- WHAT IS REQUIRED -
Retrieve every line from the records in which the word "tools" occurs.
======== DATASET ========
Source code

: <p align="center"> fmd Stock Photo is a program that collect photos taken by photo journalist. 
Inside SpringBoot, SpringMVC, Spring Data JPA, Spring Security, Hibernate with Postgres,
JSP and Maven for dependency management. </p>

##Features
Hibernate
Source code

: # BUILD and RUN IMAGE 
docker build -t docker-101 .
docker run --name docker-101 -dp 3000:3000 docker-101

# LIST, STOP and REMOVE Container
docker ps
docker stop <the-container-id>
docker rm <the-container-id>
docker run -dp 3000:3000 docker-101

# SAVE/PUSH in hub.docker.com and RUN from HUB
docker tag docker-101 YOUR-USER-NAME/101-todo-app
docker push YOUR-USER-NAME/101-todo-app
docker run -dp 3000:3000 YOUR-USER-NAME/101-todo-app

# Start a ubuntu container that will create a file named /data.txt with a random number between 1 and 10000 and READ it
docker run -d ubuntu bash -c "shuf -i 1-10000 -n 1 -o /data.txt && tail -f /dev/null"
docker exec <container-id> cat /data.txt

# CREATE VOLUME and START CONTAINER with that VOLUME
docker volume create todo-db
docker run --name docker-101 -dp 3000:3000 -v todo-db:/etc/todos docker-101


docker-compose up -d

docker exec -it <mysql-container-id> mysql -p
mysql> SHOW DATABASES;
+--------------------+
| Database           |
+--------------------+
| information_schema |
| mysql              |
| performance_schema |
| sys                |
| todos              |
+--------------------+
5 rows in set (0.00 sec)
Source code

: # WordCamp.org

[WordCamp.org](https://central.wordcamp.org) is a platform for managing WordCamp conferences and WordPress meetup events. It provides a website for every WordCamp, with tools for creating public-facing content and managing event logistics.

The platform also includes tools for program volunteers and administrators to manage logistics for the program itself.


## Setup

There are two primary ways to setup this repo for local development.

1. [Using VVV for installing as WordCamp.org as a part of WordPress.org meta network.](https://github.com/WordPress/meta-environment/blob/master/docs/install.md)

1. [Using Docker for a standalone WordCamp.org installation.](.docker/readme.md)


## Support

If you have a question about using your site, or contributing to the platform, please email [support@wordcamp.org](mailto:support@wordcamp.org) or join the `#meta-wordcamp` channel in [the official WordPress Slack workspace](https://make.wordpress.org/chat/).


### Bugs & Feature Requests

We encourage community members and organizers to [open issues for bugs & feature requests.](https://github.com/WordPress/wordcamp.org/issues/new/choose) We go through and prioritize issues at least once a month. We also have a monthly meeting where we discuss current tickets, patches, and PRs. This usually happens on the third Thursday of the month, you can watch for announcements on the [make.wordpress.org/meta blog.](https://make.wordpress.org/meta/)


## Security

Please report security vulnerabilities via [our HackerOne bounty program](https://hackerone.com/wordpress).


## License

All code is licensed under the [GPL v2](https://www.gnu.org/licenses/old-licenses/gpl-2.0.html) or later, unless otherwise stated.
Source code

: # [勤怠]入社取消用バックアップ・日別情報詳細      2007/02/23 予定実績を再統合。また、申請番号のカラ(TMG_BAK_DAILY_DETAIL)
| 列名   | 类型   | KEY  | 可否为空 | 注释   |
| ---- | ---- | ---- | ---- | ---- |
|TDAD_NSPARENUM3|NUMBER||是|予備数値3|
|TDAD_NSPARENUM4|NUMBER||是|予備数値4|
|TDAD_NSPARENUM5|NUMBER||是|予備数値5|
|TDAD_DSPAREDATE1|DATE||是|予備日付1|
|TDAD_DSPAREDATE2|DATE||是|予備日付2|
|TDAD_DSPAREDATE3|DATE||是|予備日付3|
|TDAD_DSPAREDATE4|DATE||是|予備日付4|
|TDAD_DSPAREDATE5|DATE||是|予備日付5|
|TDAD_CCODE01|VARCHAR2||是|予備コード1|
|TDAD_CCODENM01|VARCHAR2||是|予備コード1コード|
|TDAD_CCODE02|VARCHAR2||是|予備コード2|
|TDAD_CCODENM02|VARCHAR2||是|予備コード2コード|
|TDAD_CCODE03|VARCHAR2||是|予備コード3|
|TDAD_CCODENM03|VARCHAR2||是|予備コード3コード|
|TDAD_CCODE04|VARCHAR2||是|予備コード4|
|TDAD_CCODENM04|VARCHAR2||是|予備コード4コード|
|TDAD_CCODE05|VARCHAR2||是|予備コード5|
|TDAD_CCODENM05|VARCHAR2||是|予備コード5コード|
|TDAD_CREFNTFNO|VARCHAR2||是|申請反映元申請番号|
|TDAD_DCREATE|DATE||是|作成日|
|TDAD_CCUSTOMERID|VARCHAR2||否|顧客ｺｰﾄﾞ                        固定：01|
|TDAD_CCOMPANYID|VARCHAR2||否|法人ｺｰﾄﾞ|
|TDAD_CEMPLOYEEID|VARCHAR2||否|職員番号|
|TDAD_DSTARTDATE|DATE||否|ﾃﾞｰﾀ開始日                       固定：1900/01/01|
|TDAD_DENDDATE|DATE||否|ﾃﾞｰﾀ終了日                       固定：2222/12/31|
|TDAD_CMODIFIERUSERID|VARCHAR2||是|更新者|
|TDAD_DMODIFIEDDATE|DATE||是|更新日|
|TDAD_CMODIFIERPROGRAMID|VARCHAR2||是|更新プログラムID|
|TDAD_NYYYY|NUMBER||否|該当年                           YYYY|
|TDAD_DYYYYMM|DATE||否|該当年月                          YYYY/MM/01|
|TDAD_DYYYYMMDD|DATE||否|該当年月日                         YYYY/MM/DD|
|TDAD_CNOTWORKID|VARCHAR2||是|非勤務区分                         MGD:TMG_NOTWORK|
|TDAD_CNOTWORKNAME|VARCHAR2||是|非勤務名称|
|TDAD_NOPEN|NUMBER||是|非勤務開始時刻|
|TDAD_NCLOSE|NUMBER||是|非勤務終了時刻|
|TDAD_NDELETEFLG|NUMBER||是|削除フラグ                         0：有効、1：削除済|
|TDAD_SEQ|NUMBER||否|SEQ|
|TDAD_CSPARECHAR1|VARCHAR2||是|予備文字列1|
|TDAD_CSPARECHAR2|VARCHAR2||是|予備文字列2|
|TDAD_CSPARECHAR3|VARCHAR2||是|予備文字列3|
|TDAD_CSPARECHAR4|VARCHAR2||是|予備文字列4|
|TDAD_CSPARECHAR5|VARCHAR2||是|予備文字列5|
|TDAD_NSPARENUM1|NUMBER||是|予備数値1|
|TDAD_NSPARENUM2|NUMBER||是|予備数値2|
========
======== DATASET ========
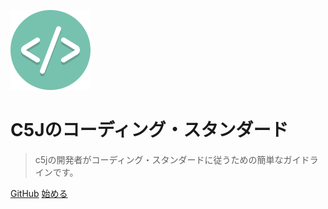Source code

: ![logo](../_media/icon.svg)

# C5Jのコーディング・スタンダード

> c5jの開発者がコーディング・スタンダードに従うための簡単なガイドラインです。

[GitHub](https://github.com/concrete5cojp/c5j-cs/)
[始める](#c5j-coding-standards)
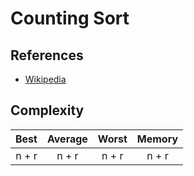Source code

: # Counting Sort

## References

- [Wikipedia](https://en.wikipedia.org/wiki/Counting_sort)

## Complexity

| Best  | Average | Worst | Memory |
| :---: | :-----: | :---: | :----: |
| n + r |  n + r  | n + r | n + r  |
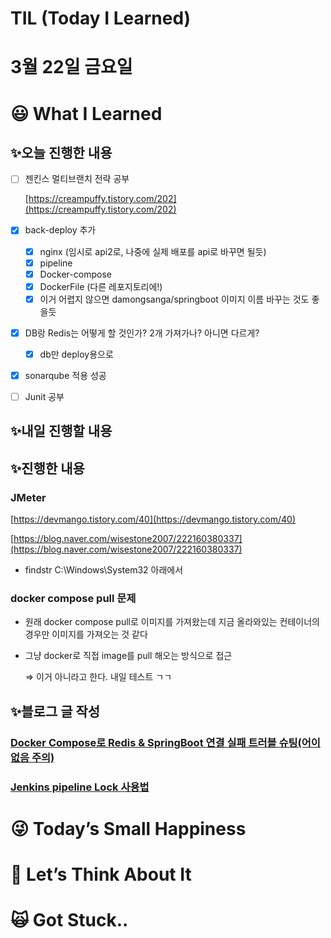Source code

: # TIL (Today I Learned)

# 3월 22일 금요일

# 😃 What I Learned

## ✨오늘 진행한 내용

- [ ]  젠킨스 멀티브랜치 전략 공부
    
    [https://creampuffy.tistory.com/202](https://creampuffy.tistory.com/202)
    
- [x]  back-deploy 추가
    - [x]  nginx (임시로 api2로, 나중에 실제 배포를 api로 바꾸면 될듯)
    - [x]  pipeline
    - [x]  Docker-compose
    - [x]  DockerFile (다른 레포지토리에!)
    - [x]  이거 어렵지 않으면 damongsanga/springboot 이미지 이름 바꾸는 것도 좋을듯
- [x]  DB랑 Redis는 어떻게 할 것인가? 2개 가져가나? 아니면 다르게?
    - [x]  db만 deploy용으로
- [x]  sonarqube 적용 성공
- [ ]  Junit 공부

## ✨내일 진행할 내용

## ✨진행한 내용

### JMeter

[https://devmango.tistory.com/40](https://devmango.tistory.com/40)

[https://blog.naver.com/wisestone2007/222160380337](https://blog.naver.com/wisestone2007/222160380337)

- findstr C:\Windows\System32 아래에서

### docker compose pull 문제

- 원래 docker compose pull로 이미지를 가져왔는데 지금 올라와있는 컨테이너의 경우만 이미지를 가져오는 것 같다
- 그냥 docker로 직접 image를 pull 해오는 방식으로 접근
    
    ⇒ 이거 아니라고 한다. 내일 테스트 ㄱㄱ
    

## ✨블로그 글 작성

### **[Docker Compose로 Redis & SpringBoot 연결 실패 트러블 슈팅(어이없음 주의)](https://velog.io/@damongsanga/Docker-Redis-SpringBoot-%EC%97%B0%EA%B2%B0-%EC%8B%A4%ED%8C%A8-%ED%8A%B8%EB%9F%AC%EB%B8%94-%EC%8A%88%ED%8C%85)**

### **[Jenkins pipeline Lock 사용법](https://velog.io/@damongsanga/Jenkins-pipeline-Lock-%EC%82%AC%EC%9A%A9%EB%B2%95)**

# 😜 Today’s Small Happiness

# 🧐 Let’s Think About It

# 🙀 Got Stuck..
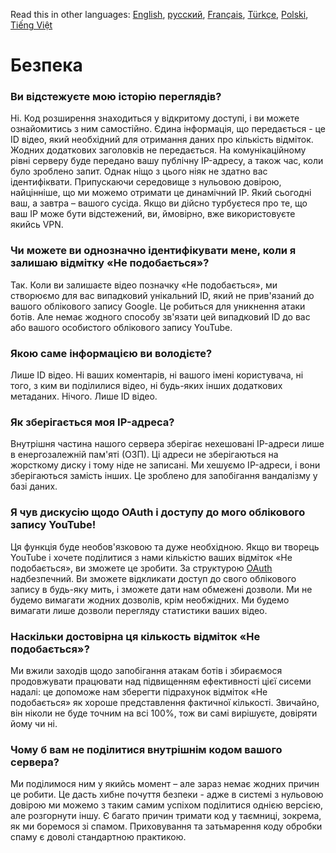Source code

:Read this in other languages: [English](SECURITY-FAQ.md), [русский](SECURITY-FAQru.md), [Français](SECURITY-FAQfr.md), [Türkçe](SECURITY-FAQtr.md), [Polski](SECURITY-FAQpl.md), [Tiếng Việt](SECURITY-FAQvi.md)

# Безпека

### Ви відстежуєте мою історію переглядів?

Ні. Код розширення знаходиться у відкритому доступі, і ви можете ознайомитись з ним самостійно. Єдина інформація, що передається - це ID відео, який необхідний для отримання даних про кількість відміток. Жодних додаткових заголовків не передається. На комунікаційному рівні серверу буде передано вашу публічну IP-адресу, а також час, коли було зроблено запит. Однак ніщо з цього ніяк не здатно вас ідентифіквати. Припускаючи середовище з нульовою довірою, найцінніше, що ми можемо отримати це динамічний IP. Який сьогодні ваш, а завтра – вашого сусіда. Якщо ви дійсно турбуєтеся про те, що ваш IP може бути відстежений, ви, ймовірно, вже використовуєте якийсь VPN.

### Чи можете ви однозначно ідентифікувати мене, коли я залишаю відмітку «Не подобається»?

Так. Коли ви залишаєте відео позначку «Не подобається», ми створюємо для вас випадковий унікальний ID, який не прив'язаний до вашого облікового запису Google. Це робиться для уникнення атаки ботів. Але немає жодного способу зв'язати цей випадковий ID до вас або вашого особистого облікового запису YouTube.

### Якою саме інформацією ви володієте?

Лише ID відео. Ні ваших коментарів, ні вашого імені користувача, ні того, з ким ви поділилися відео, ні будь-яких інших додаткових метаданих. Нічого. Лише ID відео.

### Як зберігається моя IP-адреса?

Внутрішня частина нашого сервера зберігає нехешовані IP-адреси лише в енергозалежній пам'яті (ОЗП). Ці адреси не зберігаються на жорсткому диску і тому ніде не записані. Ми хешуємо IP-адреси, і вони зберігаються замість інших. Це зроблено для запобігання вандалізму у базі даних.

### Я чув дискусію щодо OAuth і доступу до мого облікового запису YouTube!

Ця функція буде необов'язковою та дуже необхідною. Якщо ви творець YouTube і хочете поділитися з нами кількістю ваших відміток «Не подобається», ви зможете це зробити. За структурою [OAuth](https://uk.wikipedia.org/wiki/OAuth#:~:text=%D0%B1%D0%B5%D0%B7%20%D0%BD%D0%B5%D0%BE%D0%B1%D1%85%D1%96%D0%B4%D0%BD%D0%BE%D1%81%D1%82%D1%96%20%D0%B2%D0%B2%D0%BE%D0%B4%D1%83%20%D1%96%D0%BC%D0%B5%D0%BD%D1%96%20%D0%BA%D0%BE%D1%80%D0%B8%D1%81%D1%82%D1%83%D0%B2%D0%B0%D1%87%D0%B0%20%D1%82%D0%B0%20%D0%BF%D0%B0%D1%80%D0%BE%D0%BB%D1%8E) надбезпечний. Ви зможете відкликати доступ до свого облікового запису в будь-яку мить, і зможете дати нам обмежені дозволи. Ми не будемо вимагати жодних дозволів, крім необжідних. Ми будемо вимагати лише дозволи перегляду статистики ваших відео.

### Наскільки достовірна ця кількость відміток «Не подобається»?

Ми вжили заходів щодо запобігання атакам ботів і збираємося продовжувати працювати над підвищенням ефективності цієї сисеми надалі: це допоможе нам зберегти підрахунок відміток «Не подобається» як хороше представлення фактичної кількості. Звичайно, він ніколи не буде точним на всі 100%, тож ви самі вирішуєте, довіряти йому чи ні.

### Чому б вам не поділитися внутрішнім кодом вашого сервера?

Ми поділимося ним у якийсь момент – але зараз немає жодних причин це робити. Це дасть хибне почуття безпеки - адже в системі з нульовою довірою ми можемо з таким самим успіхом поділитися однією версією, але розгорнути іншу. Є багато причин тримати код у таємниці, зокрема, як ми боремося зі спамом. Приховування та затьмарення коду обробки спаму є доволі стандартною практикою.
========
- ANSWER BOX -
[WordCamp.org](https://central.wordcamp.org) is a platform for managing WordCamp conferences and WordPress meetup events. It provides a website for every WordCamp, with tools for creating public-facing content and managing event logistics.
The platform also includes tools for program volunteers and administrators to manage logistics for the program itself.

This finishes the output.